I hope that the Minister will be able to reassure us that the work coaches will be appropriately trained to have a light touch. They should be instructed that the first time round their request for evidence should be very, very light. Possibly the second time they can prompt someone and say, “Look, I will need something to justify this—a little bit more than you provided last time.” But it should not be punitive. The bereaved person should not have difficulty making appointments. Work coaches should know that bereaved parents should be able to jump the queue to get an appointment if they need it. They should not have to wait and go through some slow process, as others might have to.
I also hope that the voluntary sector organisations will wake up to the need to be rapidly responsive. I fear that some of them have waiting lists for bereavement support or children’s bereavement support, and they need to speed up as well. When you are distressed you cannot wait, and you need somebody to acknowledge that distress there and then and provide you with the support that you need. So it behoves those of us who work with voluntary sector organisations to be aware of this.
I declare that I work with these organisations—and there are a lot of them—which help people who are facing death and bereavement. I have also carried out work with the Childhood Bereavement Network, which provided information to the Minister. All of these organisations need to step up to the plate and become rapidly responsive, because if they do not and there is no joined-up system, people’s distress will be greater. We have to provide support within society and not have people locked away in aliquots of grief. That is a danger whenever you put down something with timeframes around it.
There have also been concerns that for a bereaved parent, getting the evidence that they need for the work coach might feel difficult and stigmatising. Again, I hope that the work coaches will be specifically instructed that they must not ask questions that the person is embarrassed to answer. They might appear to be embarrassed, but it may be that it is just too painful for them to utter what is going on—or perhaps they have not yet come to terms themselves with the behavioural difficulties and internal turmoil of the child that they are left supporting.

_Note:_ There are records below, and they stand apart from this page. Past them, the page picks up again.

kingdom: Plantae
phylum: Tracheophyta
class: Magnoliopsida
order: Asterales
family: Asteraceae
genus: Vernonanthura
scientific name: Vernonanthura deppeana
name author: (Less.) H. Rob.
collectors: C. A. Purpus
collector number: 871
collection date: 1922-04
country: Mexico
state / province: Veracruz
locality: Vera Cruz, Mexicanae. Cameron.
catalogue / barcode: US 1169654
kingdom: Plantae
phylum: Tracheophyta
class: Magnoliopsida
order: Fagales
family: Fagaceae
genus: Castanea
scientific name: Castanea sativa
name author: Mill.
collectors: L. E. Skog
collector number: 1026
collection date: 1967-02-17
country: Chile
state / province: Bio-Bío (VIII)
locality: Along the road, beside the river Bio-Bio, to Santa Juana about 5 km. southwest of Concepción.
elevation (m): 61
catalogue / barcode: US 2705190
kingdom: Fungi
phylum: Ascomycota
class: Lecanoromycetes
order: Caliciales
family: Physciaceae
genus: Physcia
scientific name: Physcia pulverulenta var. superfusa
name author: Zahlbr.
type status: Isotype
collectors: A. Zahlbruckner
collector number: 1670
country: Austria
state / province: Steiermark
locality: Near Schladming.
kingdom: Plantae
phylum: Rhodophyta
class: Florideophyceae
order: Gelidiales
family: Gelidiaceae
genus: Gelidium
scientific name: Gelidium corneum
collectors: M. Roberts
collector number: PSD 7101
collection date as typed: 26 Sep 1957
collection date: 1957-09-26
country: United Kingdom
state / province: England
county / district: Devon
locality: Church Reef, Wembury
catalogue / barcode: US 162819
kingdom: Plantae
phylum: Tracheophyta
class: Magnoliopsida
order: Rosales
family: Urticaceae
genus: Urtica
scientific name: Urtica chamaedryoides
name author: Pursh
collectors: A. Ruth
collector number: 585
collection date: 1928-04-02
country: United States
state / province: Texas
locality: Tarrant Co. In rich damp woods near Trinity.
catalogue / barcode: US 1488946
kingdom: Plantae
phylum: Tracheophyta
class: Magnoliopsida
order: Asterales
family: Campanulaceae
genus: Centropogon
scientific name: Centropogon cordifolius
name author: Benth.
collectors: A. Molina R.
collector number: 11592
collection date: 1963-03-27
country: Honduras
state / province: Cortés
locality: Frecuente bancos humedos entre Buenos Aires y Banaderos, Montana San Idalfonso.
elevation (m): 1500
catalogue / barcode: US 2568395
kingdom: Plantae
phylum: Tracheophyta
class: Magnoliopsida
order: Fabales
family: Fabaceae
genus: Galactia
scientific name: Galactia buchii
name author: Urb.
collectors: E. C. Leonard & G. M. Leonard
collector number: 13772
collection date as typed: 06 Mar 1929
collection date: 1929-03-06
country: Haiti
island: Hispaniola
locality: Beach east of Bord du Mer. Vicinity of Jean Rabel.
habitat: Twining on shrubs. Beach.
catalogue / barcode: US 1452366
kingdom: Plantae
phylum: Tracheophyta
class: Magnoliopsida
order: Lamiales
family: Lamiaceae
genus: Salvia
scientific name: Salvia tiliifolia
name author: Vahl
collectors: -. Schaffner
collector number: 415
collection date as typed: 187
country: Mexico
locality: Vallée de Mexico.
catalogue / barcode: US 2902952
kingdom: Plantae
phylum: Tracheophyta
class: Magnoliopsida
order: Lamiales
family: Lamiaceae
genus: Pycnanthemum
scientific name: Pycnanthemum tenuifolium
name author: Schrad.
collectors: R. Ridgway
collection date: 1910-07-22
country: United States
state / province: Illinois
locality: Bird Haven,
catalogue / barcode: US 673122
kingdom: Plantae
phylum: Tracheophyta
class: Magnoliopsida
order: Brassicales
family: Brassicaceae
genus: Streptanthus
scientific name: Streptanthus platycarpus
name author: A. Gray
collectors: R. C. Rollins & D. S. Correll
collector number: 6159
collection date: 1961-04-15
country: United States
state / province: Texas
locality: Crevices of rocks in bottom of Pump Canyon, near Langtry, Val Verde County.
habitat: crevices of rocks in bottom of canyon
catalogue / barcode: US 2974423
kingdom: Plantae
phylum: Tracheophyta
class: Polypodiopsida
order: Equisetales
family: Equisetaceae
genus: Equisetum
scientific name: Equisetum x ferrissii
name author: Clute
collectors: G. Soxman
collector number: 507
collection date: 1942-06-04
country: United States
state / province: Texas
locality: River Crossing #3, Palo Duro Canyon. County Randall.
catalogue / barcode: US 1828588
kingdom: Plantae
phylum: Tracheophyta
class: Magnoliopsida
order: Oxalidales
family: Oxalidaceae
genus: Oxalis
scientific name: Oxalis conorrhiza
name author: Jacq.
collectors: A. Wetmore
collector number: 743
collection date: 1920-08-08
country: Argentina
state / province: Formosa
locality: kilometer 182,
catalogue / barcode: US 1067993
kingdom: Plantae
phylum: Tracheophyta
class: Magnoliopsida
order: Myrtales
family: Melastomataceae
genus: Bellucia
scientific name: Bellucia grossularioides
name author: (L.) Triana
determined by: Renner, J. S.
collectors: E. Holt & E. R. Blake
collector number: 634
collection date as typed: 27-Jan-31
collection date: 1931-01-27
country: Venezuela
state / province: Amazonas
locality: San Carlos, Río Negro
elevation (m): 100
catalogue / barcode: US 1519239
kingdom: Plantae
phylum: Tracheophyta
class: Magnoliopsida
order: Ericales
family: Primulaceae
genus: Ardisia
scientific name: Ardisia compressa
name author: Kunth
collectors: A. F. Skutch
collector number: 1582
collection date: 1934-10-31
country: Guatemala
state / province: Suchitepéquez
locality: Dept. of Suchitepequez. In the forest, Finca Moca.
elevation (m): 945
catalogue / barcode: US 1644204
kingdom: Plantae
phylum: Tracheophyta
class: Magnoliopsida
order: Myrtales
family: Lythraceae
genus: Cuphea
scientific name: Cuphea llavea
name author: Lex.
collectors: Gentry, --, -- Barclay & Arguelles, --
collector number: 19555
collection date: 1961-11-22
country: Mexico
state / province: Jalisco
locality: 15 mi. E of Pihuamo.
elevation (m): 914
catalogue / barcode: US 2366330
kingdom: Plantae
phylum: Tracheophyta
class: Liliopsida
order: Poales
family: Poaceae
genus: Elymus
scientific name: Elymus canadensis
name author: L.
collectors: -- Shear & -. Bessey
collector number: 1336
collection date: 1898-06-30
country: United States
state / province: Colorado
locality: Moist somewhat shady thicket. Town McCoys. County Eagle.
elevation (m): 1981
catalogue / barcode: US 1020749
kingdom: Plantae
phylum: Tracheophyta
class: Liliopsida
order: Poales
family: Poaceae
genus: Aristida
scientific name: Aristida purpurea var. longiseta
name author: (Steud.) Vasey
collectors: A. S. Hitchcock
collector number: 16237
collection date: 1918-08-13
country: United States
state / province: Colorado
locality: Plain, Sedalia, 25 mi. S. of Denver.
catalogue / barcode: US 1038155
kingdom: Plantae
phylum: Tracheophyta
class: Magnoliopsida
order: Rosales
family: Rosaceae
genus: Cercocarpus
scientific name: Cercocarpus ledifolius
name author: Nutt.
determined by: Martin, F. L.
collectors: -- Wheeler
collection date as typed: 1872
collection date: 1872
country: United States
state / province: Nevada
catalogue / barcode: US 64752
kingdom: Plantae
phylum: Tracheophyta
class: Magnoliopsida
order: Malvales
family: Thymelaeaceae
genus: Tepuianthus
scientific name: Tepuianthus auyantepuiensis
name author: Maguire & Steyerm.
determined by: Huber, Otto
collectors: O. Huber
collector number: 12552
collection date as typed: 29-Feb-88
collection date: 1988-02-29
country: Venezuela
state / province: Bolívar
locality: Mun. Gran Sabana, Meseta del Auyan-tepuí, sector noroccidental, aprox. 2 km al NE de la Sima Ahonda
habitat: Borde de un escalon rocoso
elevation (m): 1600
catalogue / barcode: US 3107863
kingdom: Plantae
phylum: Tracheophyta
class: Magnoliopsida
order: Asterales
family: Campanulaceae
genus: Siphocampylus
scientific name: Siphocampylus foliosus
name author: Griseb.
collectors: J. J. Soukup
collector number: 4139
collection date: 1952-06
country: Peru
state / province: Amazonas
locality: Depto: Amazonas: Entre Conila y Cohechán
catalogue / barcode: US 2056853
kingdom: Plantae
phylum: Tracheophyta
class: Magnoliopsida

I also hope that the work coaches will be taught—because they may need to have it spelt out to them—that the bereaved parent may have never worked previously. They may have been a stay-at-home parent or somebody who has left work to provide care for their relative during the dying phase or because their employer was unhelpful in supporting them and they took a decision to do that. Then they suddenly feel that they have nothing left, and they have lost their job and career opportunities.
There are also those who feel forced to not carry on with their job because of problems with childcare, and because what has happened to the child has meant that they feel mistrustful of others and of strangers, so they make the choice that they have to stop working to provide support to the distressed child. The work coaches may well not have the life experiences that others have had. I hope that the Minister will be able to provide us with that reassurance.
In closing, I thank the Minister, who has shown humanity, compassion and the ability to listen. He has really tried to make the review better and to understand the difficulties for children in distress and for the bereaved parent—or the guardian who is left trying to support them, if both parents have died.